Bupati Boyolali (2010–2015 & 2016–2021)

Sebuah lompatan peradaban sering kali lahir dari keprihatinan yang sangat sederhana. Memandangi ruang tamu pemerintahan di Jalan Merbabu yang hanya berupa pringgitan sempit—di mana tamu kenegaraan hingga koordinasi darurat letusan Merapi harus berdesak-desakan—sebuah gagasan besar pun tercetus. Menyadari bahwa pusat pemerintahan yang lama sudah tidak layak secara modern, langkah taktis namun visioner diambil. Di tengah keterbatasan anggaran daerah yang tidak memungkinkan untuk membeli lahan, aset tanah kas desa seluas hampir 12 hektar di Kemiri disulap menjadi kanvas baru kebanggaan masyarakat Boyolali.

Tentu, niat baik tidak selalu mudah diterima. Mengurai dinamika politik dan meyakinkan puluhan wakil rakyat membutuhkan kesabaran tingkat tinggi. Namun, dengan penganggaran yang bertahap dan tekad baja, pemindahan ibu kota kabupaten itu berhasil diwujudkan—sebuah pencapaian langka yang sering kali berujung kegagalan di banyak daerah lain di Indonesia. Tak sekadar membangun ruang kerja, kompleks Kemiri dirancang sebagai simbol toleransi; menyatukan lima tempat peribadatan dalam satu kawasan, merajut keberagaman layaknya menyatukan nada Do, Mi, Fa, La, Re menjadi sebuah harmoni yang indah.
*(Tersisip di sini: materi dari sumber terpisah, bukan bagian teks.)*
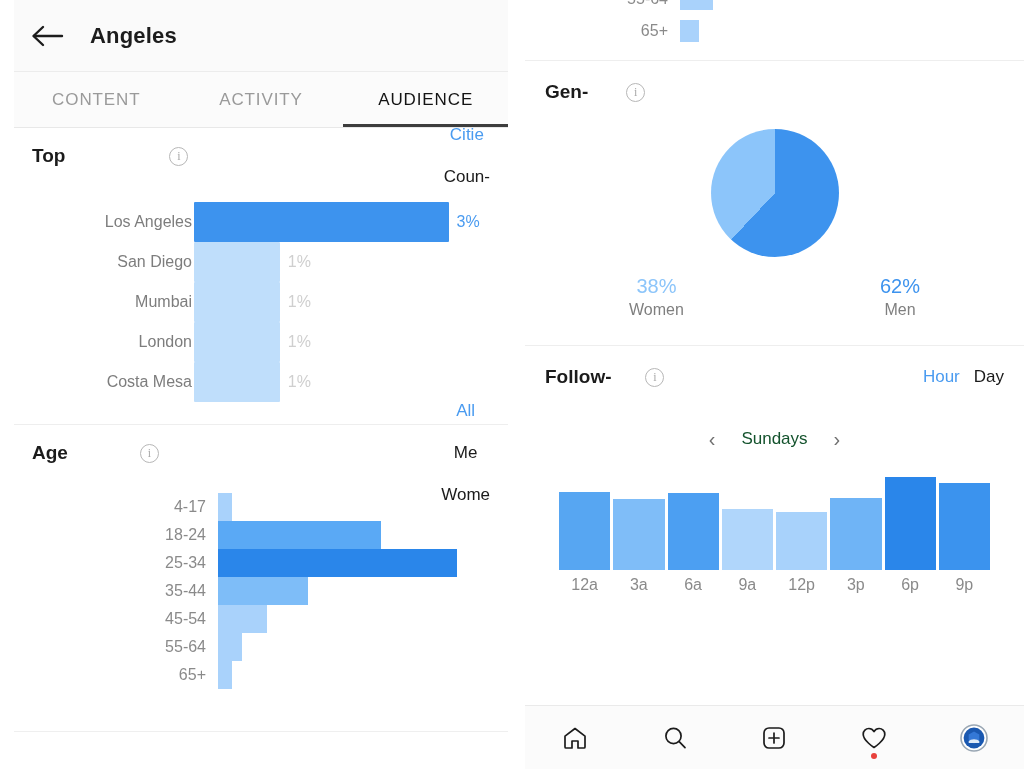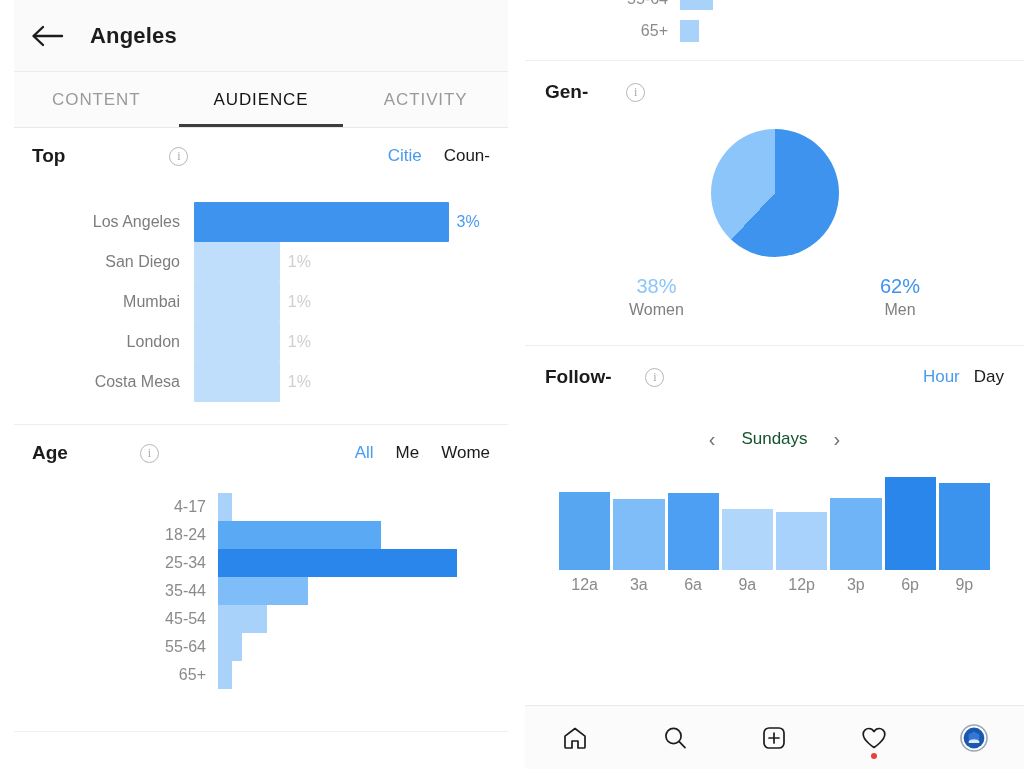--- a/index.html
+++ b/index.html
@@ -149,11 +149,11 @@
       <div class="tab">
           <span>CONTENT</span>
         </div>
+      <div class="tab">
+          <span>ACTIVITY</span>
+        </div>
       <div class="tab active">
           <span>AUDIENCE</span>
-        </div>
-      <div class="tab">
-          <span>ACTIVITY</span>
         </div>
     </div>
Visi transformasinya pun merentang jauh melampaui susunan batu bata. Berbekal lebih dari satu dekade pengalaman hidup di Paris, tata kota Boyolali disuntik dengan ruh estetika yang menjadikan setiap sudutnya artistik. Revolusi juga menyentuh aspek tak kasat mata melalui pemasangan fiber optic di seluruh penjuru daerah untuk memberantas blank spot, serta pendirian perpustakaan ikonik “Remen Maos” di jantung kota. Dengan berani, ia mendobrak konsep perpustakaan konvensional—mengubah wujud fisik menjadi kekuatan digital (hardware menjadi software)—agar jendela dunia dapat diakses oleh siapa saja hanya dengan ujung jari.
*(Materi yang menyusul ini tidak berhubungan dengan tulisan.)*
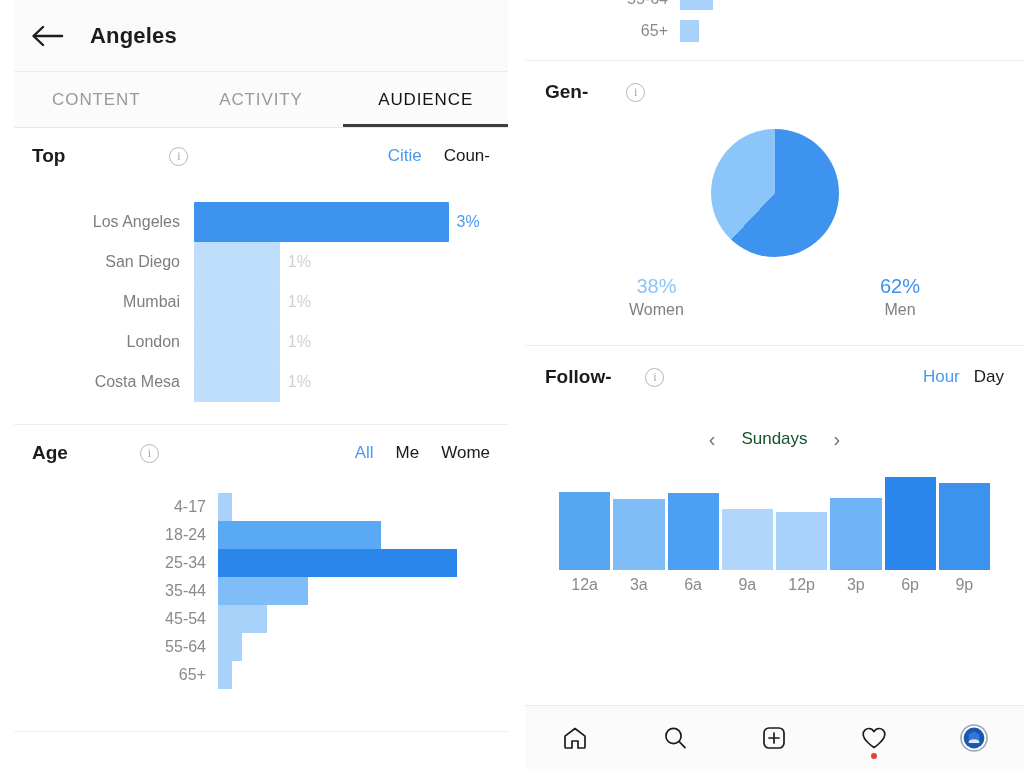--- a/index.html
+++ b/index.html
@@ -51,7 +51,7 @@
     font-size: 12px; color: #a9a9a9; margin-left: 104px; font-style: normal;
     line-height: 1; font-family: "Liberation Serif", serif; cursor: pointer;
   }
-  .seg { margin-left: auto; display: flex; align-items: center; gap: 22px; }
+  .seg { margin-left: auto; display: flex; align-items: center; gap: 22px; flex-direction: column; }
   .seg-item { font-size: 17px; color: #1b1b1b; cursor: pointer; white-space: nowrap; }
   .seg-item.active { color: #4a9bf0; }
Seluruh mahakarya infrastruktur ini bermuara pada satu rancangan tata ruang yang brilian: menciptakan kompleks yang mampu menampung ribuan kendaraan tanpa memicu kemacetan, sebuah prestasi kelancaran yang diakui langsung oleh pengawal kepresidenan. Inovasi demi inovasi ini lahir demi satu filosofi luhur, menjadikan Smile of Java sebagai kota yang nyaman ditinggali dan dirindukan. Sebuah dedikasi tak berkesudahan yang ditutup dengan senandung tulus dari sang inisiator: “Sak tenane aku ora ngapusi, isih tresno Boyolali.”